- **Exercise prompt**: Every line containing the string "CIRCLE" is to be copied from the records.

- **Data for analysis**:
_____
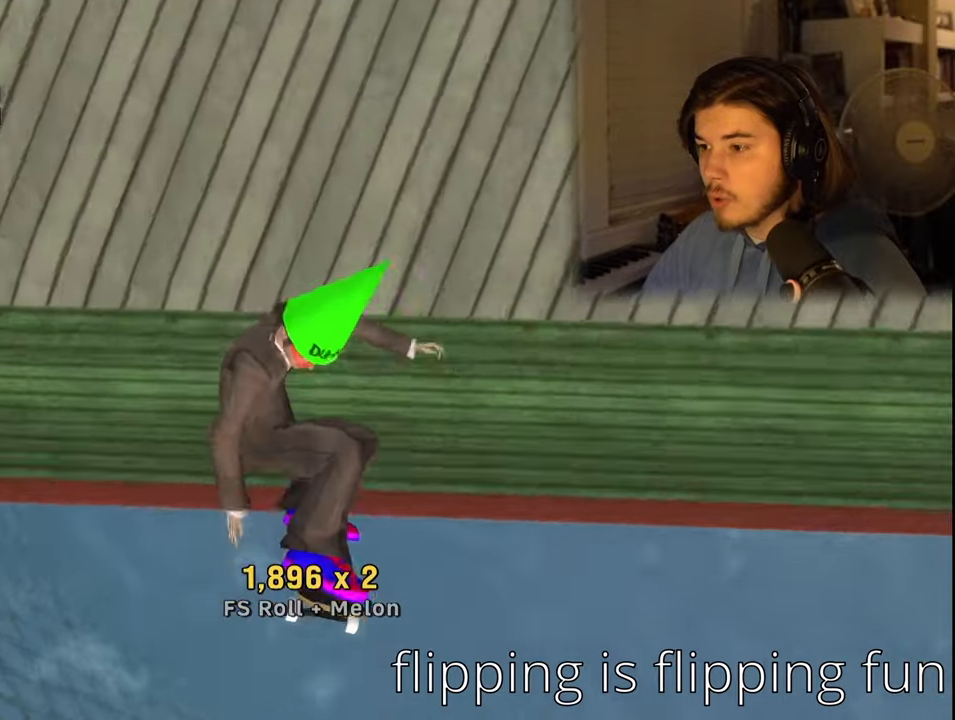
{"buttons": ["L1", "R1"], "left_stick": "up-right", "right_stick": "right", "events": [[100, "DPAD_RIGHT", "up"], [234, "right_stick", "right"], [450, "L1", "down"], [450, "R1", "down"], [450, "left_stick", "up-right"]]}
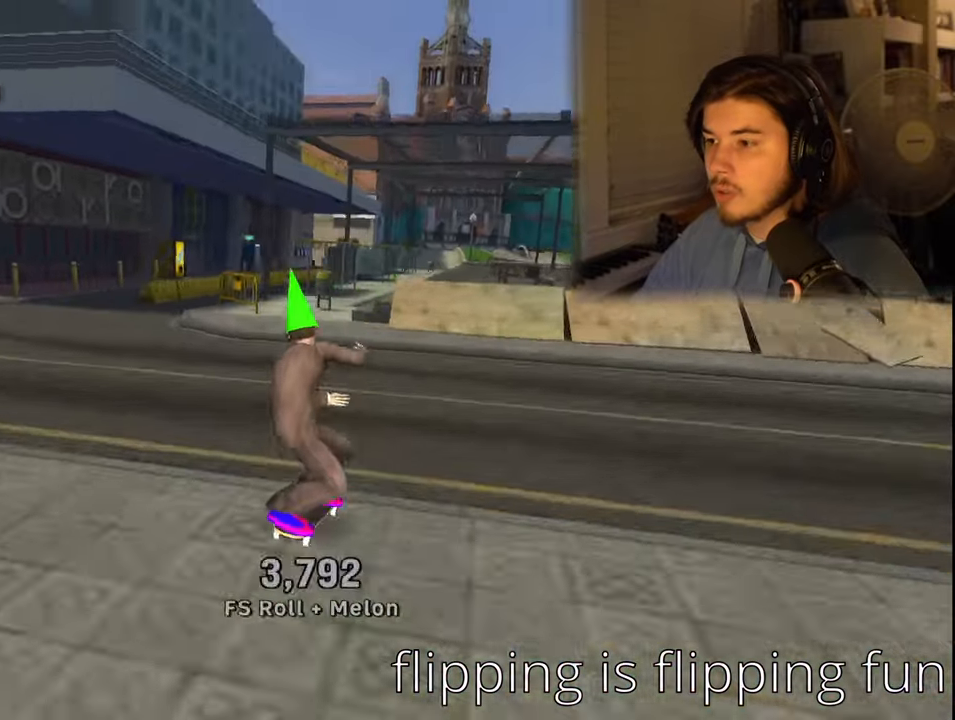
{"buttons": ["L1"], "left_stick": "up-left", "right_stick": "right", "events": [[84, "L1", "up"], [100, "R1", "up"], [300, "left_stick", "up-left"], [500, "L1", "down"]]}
_____
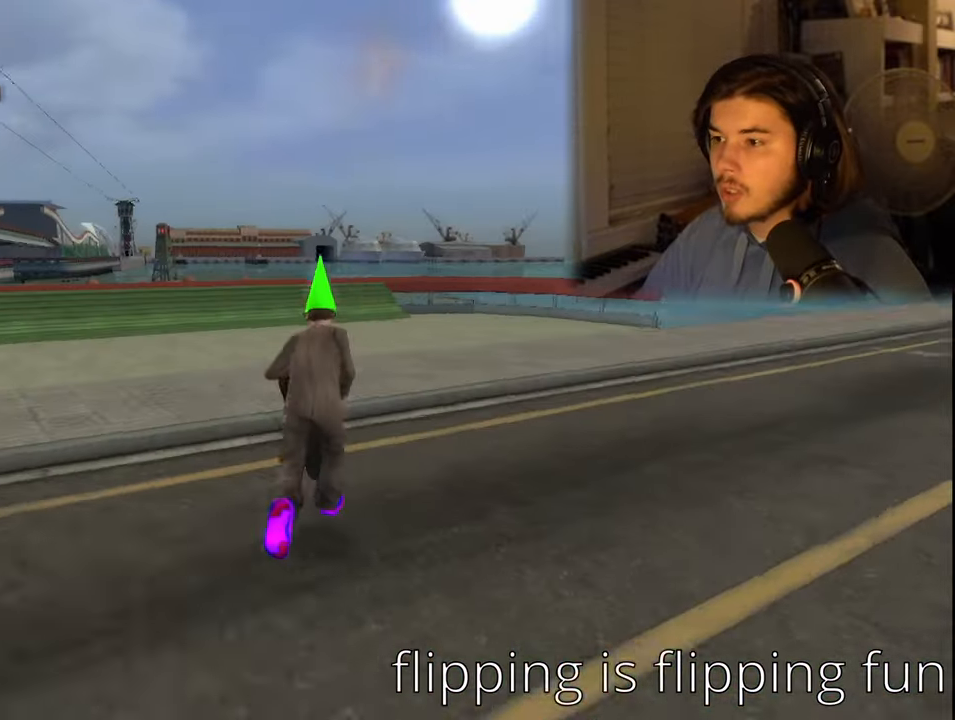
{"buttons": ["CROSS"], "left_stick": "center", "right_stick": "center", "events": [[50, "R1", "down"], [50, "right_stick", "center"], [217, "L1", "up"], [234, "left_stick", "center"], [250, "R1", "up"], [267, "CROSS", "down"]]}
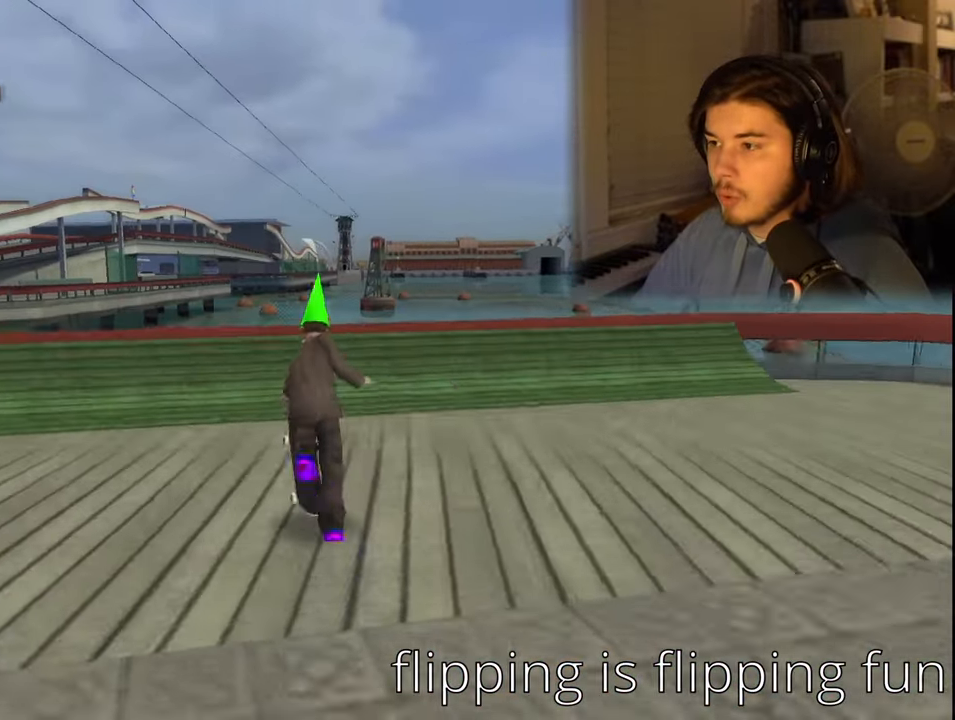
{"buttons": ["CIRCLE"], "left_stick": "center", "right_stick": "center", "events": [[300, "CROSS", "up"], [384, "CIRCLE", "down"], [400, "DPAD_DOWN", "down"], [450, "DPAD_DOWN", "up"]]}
_____
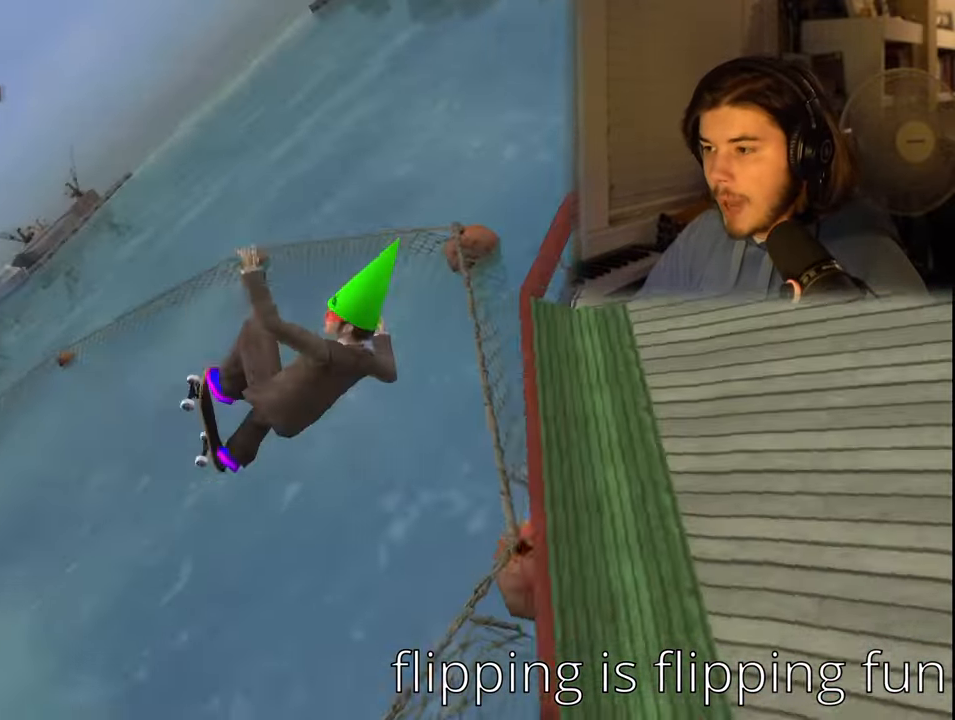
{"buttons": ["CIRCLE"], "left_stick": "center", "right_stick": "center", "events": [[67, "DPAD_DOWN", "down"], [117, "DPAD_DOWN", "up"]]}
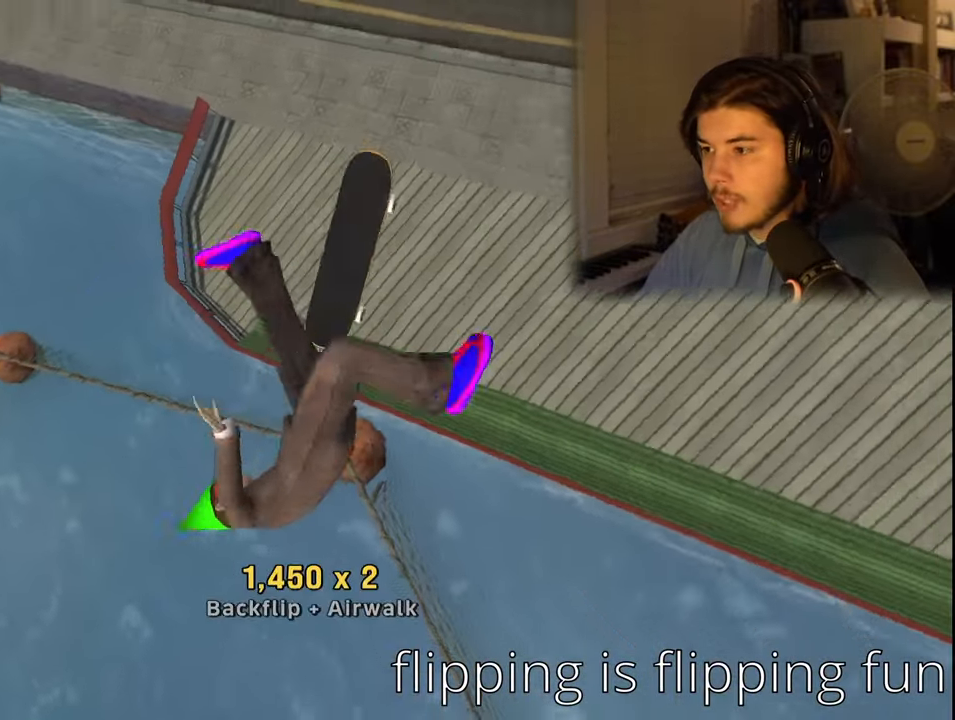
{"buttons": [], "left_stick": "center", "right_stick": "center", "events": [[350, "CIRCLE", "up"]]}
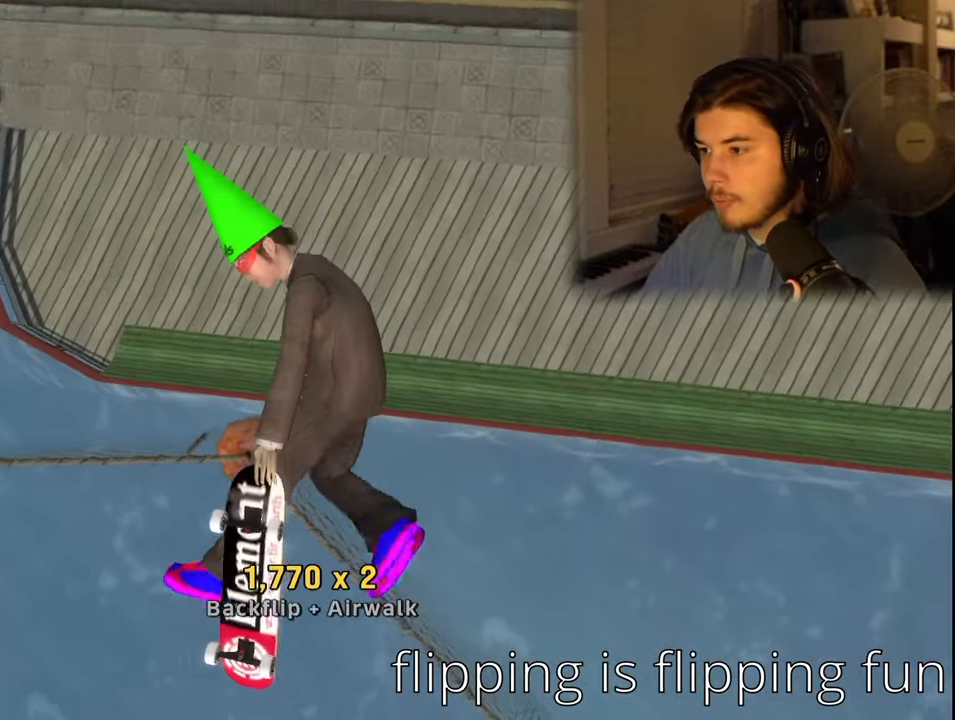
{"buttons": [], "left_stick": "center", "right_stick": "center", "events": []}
_____
- **Your solution**:
{"buttons": ["CIRCLE"], "left_stick": "center", "right_stick": "center", "events": [[300, "CROSS", "up"], [384, "CIRCLE", "down"], [400, "DPAD_DOWN", "down"], [450, "DPAD_DOWN", "up"]]}
{"buttons": ["CIRCLE"], "left_stick": "center", "right_stick": "center", "events": [[67, "DPAD_DOWN", "down"], [117, "DPAD_DOWN", "up"]]}
{"buttons": [], "left_stick": "center", "right_stick": "center", "events": [[350, "CIRCLE", "up"]]}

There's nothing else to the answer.